• **ASSIGNMENT**:
Repeat the records exactly, with one exception: no images.

• **Stored data**:
%%

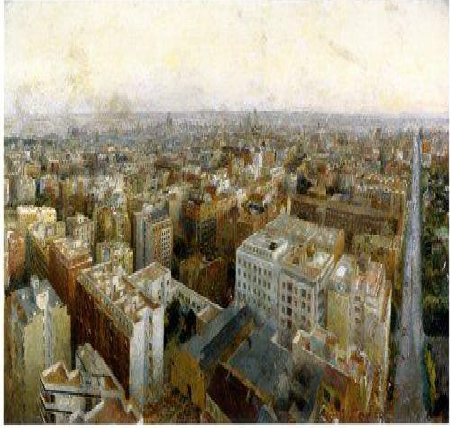
Fig. 20 View of Madrid from Martínez Campos 1960, oil painting on board, 48 x 96 oil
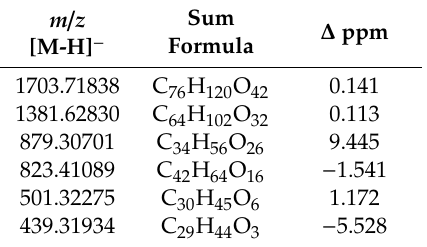
Table 2. Most probable sum formula and ppm deviation for the fragment ions of m / z 1703.71734.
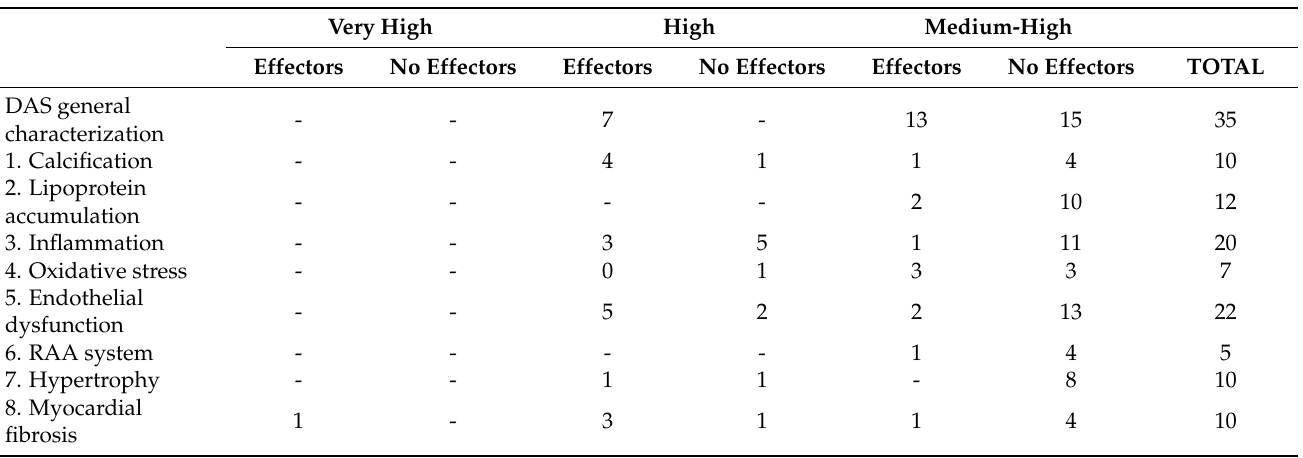
Table 4. Categorization of the ANN score according to the probability of being a true positive result, showing the number of proteins with a strong relationship in each category. DAS, degenerative AS. Very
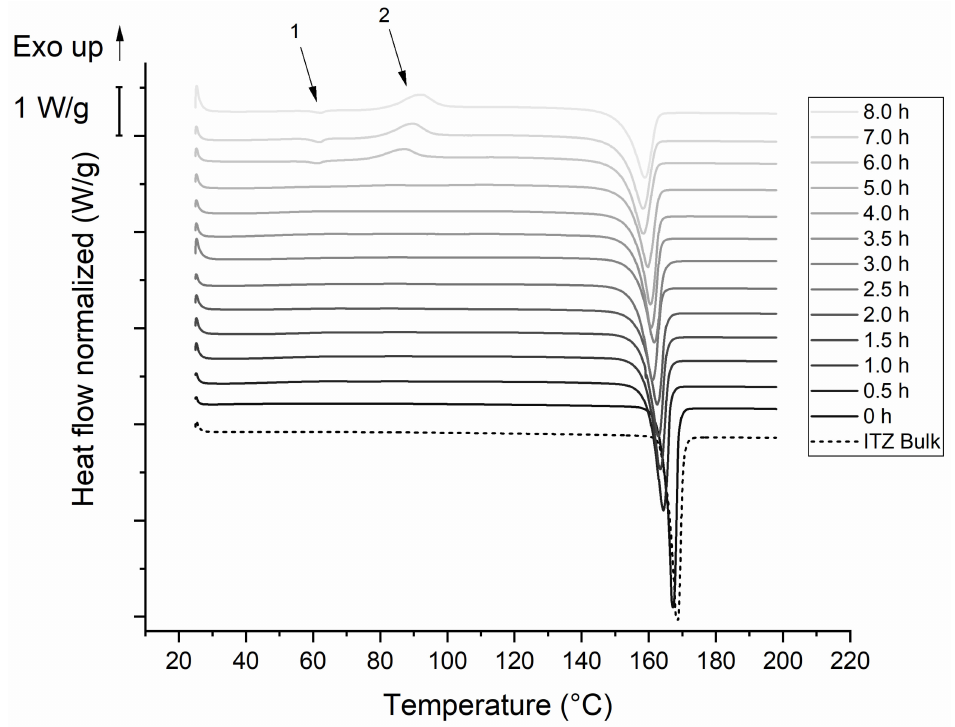
Figure 6. DSC-thermograms of F2 ITZ nanosuspension. Milling was carried out at 4 ◦ C with 1500 rpm and milling beads sized 0.3–0.4 mm. Plots are shifted for a better illustration. Arrow 1 marks an endothermic event, arrow 2 marks an exothermic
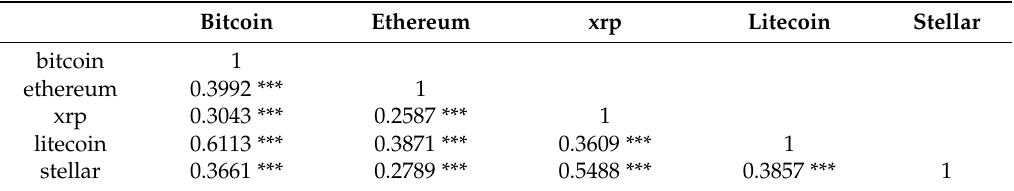
Table 2. Correlation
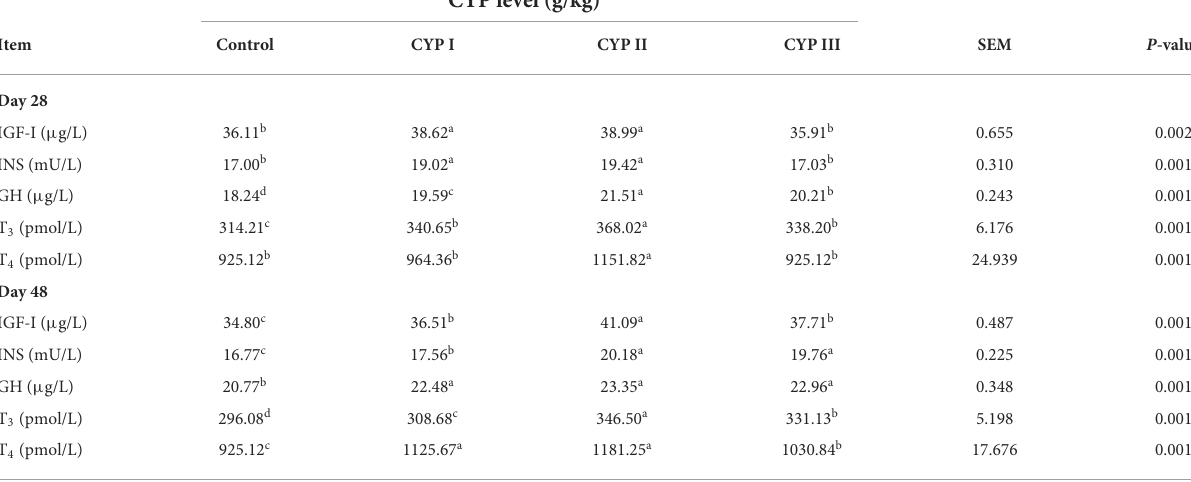
TABLE 4 Effects of CYP on the serum biochemical indicators in broilers.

%%

• **WRITTEN SOLUTION**:
Fig. 20 View of Madrid from Martínez Campos 1960, oil painting on board, 48 x 96 oil
Table 2. Most probable sum formula and ppm deviation for the fragment ions of m / z 1703.71734.
Table 4. Categorization of the ANN score according to the probability of being a true positive result, showing the number of proteins with a strong relationship in each category. DAS, degenerative AS. Very
Figure 6. DSC-thermograms of F2 ITZ nanosuspension. Milling was carried out at 4 ◦ C with 1500 rpm and milling beads sized 0.3–0.4 mm. Plots are shifted for a better illustration. Arrow 1 marks an endothermic event, arrow 2 marks an exothermic
Table 2. Correlation
TABLE 4 Effects of CYP on the serum biochemical indicators in broilers.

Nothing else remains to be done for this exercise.